China's dilemma in trying to manage debt crisis
- Bethany Allen-Ebrahimian, author of Axios China

Illustration: Sarah Grillo/Axios
Beijing is caught between rolling out more stimulus to prop up the Chinese economy, or pulling back government incentives that fueled the real estate bubble — and risking a deeper economic slowdown that could create social unrest, experts say.
Why it matters: China has already reported a slew of weak economic data. A collapse in the financial and real estate sectors could plunge the country into recession.
- Mismanagement of a real estate debt crisis could cause a sustained period of stagnation like the one Japan experienced in the 1990s.
- A recession in China could also have vast ramifications for the global economy.
What's happening: China's central bank unexpectedly cut interest rates on Tuesday for the second time in three months, Bloomberg reports, as fresh economic data showed deepening economic challenges.
- But analysts say the Chinese government is unlikely to take stronger measures to prop up the country's economy and real estate sector.
What they're saying: "Deep down, Beijing wants to deflate the sector," Louis Lau, a director of investments at U.S.-based Brandes Investment Partners, tells Axios. "Right now the government is trying to do as little as it can without provoking social unrest."
- Protests broke out in more than 100 cities last year as mortgage owners demanded that developers finish the apartments they had already paid for, sometimes years in advance.

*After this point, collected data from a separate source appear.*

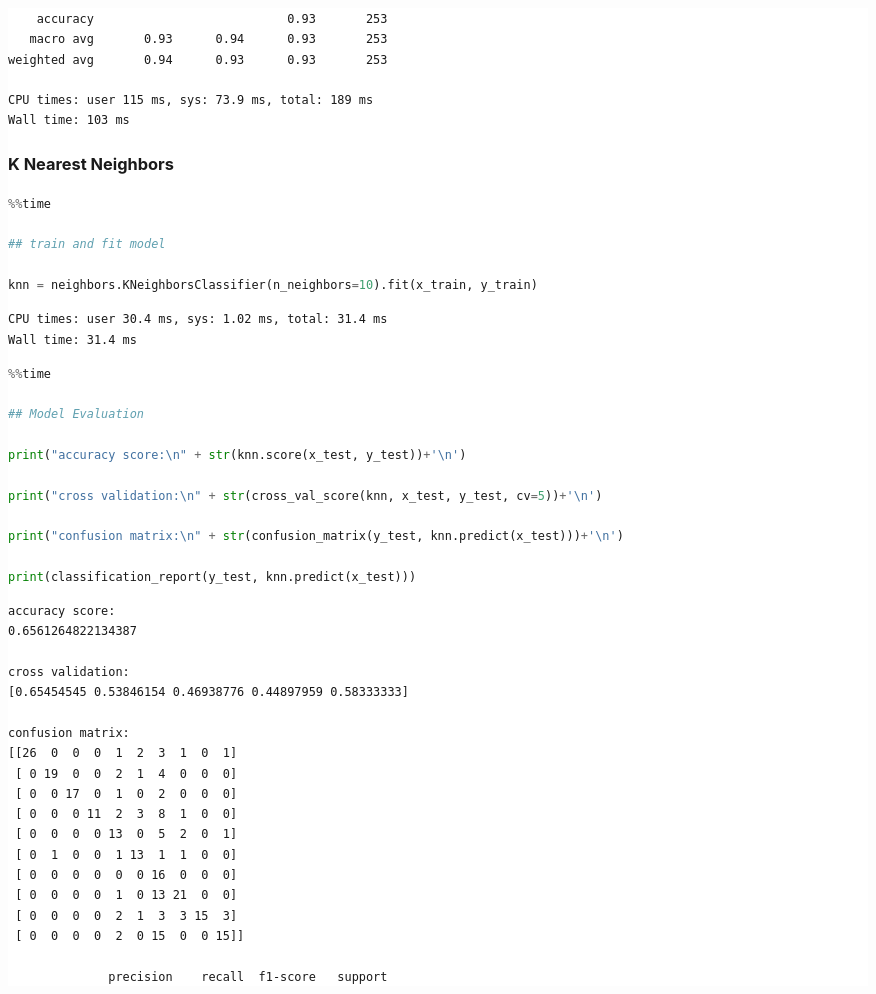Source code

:         accuracy                           0.93       253
       macro avg       0.93      0.94      0.93       253
    weighted avg       0.94      0.93      0.93       253

    CPU times: user 115 ms, sys: 73.9 ms, total: 189 ms
    Wall time: 103 ms


### K Nearest Neighbors


```python
%%time

## train and fit model

knn = neighbors.KNeighborsClassifier(n_neighbors=10).fit(x_train, y_train)
```

    CPU times: user 30.4 ms, sys: 1.02 ms, total: 31.4 ms
    Wall time: 31.4 ms



```python
%%time

## Model Evaluation

print("accuracy score:\n" + str(knn.score(x_test, y_test))+'\n')

print("cross validation:\n" + str(cross_val_score(knn, x_test, y_test, cv=5))+'\n')

print("confusion matrix:\n" + str(confusion_matrix(y_test, knn.predict(x_test)))+'\n')

print(classification_report(y_test, knn.predict(x_test)))
```

    accuracy score:
    0.6561264822134387

    cross validation:
    [0.65454545 0.53846154 0.46938776 0.44897959 0.58333333]

    confusion matrix:
    [[26  0  0  0  1  2  3  1  0  1]
     [ 0 19  0  0  2  1  4  0  0  0]
     [ 0  0 17  0  1  0  2  0  0  0]
     [ 0  0  0 11  2  3  8  1  0  0]
     [ 0  0  0  0 13  0  5  2  0  1]
     [ 0  1  0  0  1 13  1  1  0  0]
     [ 0  0  0  0  0  0 16  0  0  0]
     [ 0  0  0  0  1  0 13 21  0  0]
     [ 0  0  0  0  2  1  3  3 15  3]
     [ 0  0  0  0  2  0 15  0  0 15]]

                  precision    recall  f1-score   support
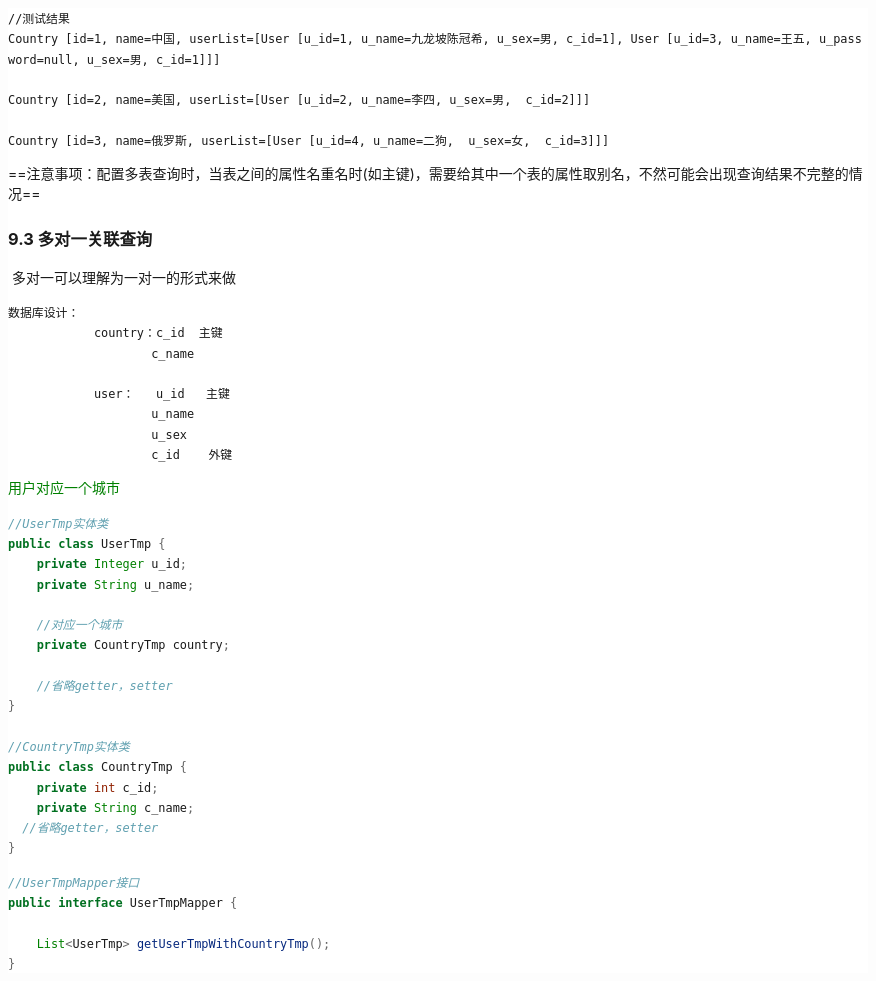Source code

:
 ```
//测试结果
Country [id=1, name=中国, userList=[User [u_id=1, u_name=九龙坡陈冠希, u_sex=男, c_id=1], User [u_id=3, u_name=王五, u_password=null, u_sex=男, c_id=1]]]

Country [id=2, name=美国, userList=[User [u_id=2, u_name=李四, u_sex=男,  c_id=2]]]

Country [id=3, name=俄罗斯, userList=[User [u_id=4, u_name=二狗,  u_sex=女,  c_id=3]]]

```



​		==注意事项：配置多表查询时，当表之间的属性名重名时(如主键)，需要给其中一个表的属性取别名，不然可能会出现查询结果不完整的情况==





### 9.3 多对一关联查询

​				多对一可以理解为一对一的形式来做

```
数据库设计：
			country：c_id  主键
					c_name 
					
			user：   u_id   主键
					u_name
					u_sex
					c_id	外键
```

<font color="green">用户对应一个城市</font>

```java
//UserTmp实体类
public class UserTmp {
	private Integer u_id;
	private String u_name;
	
    //对应一个城市
	private CountryTmp country;
    
    //省略getter，setter
}

//CountryTmp实体类
public class CountryTmp {
	private int c_id;
	private String c_name;
  //省略getter，setter
}
```

```java
//UserTmpMapper接口
public interface UserTmpMapper {

	List<UserTmp> getUserTmpWithCountryTmp();
}

```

Background: Years of central government stimulus encouraged a flurry of infrastructure and real estate development in cities across China, which in turn created rapid economic growth.
- Local governments often took out loans to pay for expensive and sometimes wasteful infrastructure projects. Many of the developers who bought that land are now deep in debt themselves.
- These policies created a huge real estate bubble, which analysts for years have predicted was unsustainable.
That bubble finally seems to be bursting. Economic damage from China's zero-COVID policy, as well as heavy-handed government meddling in the tech sector and other major industries, have driven down growth.
- China's economy is also facing deflation risk, which can make debt worse.
- "Deflation means the real value of debt goes up," David Dollar, a senior fellow at the Brookings Institution, told Insider. While high inflation can actually help relieve the burden of debt over time, he said, "deflation does the opposite."
What to watch: "I think the industry will remain in a state of life support for quite some time," Lau said.